Фрагмент документа »

Алф внушал девочкам, что в свободные от занятий часы они должны стараться развивать себя. По четвергам, когда бакалейная лавка закрывалась раньше, чем в другие дни, отец брал их с собой на лекции о текущих делах, которые читались на вечерних курсах при университете. Если он задерживался, Маргарет должна была идти без него. Она записывала лекцию и пересказывала отцу. Каждую субботу она шла в библиотеку и брала домой книги: что-нибудь о текущих событиях или биографическое для отца, роман для матери и по крайней мере одну книгу для себя, зачастую Киплинга, ее любимого писателя. Всякий раз, как в Грантем приезжала какая-нибудь известная личность, способная чему-то их научить, Робертсы были тут как тут.

Те викторианские добродетели, что станут служить Маргарет Тэтчер ориентиром в политической жизни, были взлелеяны в доме на Норт-Парейд-роуд. «Мой отец держался убеждения, что жизнь — вещь серьезная. Нельзя сидеть без дела — таков был его главный девиз, — пояснила однажды Маргарет. — Жизнь он понимал как притчу о десяти талантах. Раз у вас есть способности, то зарывать их в землю — ужасный грех. Ваш долг — улучшать свою участь, прилагая максимум собственных усилий, соревнуясь с другими» {4}.

Разговоры за обеденным столом превращались в мини-семинары: причины кризиса, правительство Стэнли Болдуина, возвышение Гитлера и Муссолини, ход военных действий. Маргарет, единственная во всей школе, знала, какие районы подвергают бомбардировке военно-воздушные силы Великобритании. Будучи спрошена, откуда это ей известно, Маргарет объяснила: «Всякий раз, когда по радио объявляют о налете наших бомбардировщиков, мы достаем атлас и отмечаем то место» {5}. Алф, похоже, знал все. «Однажды я спросила его: что такое «фидуциарная эмиссия»? Он знал. А «золотой стандарт»? Он знал», — вспоминала она. Он знал ответы на все ее вопросы. Она боготворила его {6}.

Ее мать была сделана из другого теста, и Маргарет не очень много общалась с ней. Беатрис, положительная мать семейства образца 30-х годов, не гналась за образованием. Талантливая портниха, до замужества она была профессиональной швеей. Она сама обшивала девочек и учила их шитью и всякому рукоделию. Дважды в неделю, по четвергам и субботам, она выпекала разные сладости, и девочки разносили оставшиеся пироги, кексы и булочки престарелым, бедным или больным соседям. Обучала их Беатрис и другим полезным навыкам, необходимым в домашнем хозяйстве. Сорок лет спустя, будучи лидером консервативной партии, Маргарет все еще могла покрасить или оклеить обоями комнату — и даже получить от этого удовольствие.

Однако Маргарет никогда не была домоседкой.

Материалы »

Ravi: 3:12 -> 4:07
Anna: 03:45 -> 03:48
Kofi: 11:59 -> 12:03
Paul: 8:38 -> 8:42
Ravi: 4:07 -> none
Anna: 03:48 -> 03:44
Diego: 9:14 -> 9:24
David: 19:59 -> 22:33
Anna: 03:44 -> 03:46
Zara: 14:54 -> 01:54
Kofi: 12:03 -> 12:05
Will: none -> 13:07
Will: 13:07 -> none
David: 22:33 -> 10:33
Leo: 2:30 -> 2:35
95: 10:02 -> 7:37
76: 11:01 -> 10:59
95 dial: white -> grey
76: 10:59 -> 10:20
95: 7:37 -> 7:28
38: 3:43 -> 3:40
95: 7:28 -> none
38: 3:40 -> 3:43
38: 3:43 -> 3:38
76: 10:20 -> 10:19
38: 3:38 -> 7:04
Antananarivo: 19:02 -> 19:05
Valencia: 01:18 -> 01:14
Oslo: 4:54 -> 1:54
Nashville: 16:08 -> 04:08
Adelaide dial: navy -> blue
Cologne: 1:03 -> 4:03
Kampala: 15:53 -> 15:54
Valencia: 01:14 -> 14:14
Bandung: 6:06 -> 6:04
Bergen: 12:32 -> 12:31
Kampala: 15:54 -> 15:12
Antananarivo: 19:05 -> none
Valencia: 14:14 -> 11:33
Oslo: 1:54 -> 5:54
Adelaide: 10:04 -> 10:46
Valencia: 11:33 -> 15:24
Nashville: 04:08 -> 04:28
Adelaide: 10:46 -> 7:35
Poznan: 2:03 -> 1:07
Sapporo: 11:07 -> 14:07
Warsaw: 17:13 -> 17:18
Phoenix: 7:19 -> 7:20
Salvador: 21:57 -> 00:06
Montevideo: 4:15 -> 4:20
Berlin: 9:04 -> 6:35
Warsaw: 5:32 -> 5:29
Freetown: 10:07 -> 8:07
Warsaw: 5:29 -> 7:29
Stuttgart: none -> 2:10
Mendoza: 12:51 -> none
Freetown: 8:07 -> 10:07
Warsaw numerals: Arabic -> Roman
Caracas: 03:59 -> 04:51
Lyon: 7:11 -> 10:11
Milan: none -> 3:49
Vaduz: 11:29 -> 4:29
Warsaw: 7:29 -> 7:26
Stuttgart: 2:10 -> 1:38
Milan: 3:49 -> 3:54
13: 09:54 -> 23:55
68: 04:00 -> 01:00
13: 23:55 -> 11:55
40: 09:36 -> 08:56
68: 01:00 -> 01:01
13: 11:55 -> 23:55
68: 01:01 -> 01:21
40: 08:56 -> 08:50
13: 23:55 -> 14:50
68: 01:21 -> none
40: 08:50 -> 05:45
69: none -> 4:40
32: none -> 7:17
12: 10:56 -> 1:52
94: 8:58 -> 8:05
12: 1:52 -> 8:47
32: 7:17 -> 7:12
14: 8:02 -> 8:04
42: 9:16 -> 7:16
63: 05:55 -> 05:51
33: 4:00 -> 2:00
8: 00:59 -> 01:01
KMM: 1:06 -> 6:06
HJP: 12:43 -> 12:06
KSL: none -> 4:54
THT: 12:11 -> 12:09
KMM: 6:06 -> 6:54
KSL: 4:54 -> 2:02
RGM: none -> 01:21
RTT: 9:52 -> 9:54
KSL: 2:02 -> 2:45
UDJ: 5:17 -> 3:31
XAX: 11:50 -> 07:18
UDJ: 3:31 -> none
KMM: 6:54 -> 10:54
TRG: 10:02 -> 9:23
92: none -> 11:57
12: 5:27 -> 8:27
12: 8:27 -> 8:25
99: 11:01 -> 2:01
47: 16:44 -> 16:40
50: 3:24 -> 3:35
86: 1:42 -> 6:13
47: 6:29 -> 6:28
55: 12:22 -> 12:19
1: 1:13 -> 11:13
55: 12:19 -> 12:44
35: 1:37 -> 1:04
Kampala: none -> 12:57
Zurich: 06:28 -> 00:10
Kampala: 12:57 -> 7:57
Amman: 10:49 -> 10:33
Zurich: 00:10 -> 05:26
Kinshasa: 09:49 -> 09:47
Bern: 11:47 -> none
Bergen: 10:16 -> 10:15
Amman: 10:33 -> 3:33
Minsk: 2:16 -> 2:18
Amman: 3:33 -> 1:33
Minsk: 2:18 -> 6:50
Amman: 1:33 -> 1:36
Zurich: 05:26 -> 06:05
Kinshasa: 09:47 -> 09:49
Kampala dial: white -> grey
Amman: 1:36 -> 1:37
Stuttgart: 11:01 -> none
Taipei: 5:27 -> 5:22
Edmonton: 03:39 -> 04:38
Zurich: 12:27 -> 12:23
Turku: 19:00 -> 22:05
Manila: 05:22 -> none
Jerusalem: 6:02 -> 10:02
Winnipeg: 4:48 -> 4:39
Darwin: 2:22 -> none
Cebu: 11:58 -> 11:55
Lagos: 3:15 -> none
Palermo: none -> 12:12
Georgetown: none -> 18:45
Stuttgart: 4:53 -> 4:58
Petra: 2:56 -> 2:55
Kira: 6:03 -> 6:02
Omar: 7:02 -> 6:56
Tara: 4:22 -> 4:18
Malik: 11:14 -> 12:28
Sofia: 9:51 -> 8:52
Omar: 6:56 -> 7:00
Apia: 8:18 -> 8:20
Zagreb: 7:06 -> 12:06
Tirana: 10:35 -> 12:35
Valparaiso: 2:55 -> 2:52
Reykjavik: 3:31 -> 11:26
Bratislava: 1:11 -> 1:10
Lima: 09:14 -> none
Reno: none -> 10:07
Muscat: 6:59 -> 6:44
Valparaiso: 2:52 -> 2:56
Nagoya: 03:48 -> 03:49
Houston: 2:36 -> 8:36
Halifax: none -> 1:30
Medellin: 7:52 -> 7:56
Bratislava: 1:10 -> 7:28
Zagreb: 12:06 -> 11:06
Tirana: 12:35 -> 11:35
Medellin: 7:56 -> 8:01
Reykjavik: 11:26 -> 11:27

Набор заданий »
1. Верните без изменений часть рассказа о детстве Маргарет Тэтчер от слов «Алф внушал девочкам, что» вплоть до слов «тут как тут.» включительно.
2. Допишите следующую часть рассказа о детстве Маргарет Тэтчер, начав сразу после его последнего предложения.

Ответы к заданиям »
1.
Алф внушал девочкам, что в свободные от занятий часы они должны стараться развивать себя. По четвергам, когда бакалейная лавка закрывалась раньше, чем в другие дни, отец брал их с собой на лекции о текущих делах, которые читались на вечерних курсах при университете. Если он задерживался, Маргарет должна была идти без него. Она записывала лекцию и пересказывала отцу. Каждую субботу она шла в библиотеку и брала домой книги: что-нибудь о текущих событиях или биографическое для отца, роман для матери и по крайней мере одну книгу для себя, зачастую Киплинга, ее любимого писателя. Всякий раз, как в Грантем приезжала какая-нибудь известная личность, способная чему-то их научить, Робертсы были тут как тут.

2.
Она сызмальства не проявляла никакого интереса к стряпне, хлопотам по дому да и к обязанностям матери семейства тоже. У нее, как она понимала, было мало общего с Беатрис; она не столько стеснялась необразованности матери, сколько была разочарована отсутствием у нее интереса к самообразованию и к другим важным вещам, таким, как политика. Беатрис никогда не принимала участия в политических разговорах мужчин, собиравшихся по вечерам внизу, в лавке, где частенько засиживалась Маргарет, ловившая каждое слово. «Она, наверно, сидела наверху и что-нибудь шила для нас, — вспоминала ее дочь полвека спустя. — Делала домашние дела» {7}. Тэтчер охарактеризовала мать так: «Она была скорее Марфа, чем Мария», имея в виду двух сестер Лазаря, упомянутых в Новом завете (Евангелие от Луки, гл. 10, Евангелие от Иоанна, гл. 11). Марфа была заботливой хозяйкой дома, Мария — вдумчивой слушательницей.

«Я нежно любила мать, — призналась однажды Тэтчер, — но после того, как мне исполнилось пятнадцать лет, нам было больше нечего сказать друг другу» {8}. Со временем выяснилось, что Тэтчер не только нечего сказать матери, но и нечего сказать о ней. До 1975 года, когда она стала лидером консервативной партии, Тэтчер не включала в сведения для биографического справочника «Кто есть кто» ни Алфа, ни Беатрис. С 1976 года она начала сообщать о себе как о дочери Алфреда Робертса, чье влияние на себя она постоянно подчеркивает. Мать она упоминает редко и не включает ее имя в свои биографические данные.

Отношения Маргарет с матерью (или отсутствие таковых) дали английским биографам Тэтчер повод для бесконечных домыслов. Один биограф даже пришел к выводу, что Маргарет ненавидела мать. По этой концепции выходило, что ее жесткость в качестве премьер-министра обусловлена столкновениями с матерью в раннем возрасте {9}. Свидетельств, подкрепляющих подобный вывод, не существует, но утверждения такого рода побудили-таки Мюриел, которая избегает говорить о своей сестре, высказаться на этот счет. «Спору нет, самое большое влияние оказывал отец, — пояснила она. — Он был главой семьи, а это в то время значило многое. Но моя мать не была у него в полном подчинении. Мать занималась домашними делами, отец — всем остальным. Хозяйство она вела отменно» {10}.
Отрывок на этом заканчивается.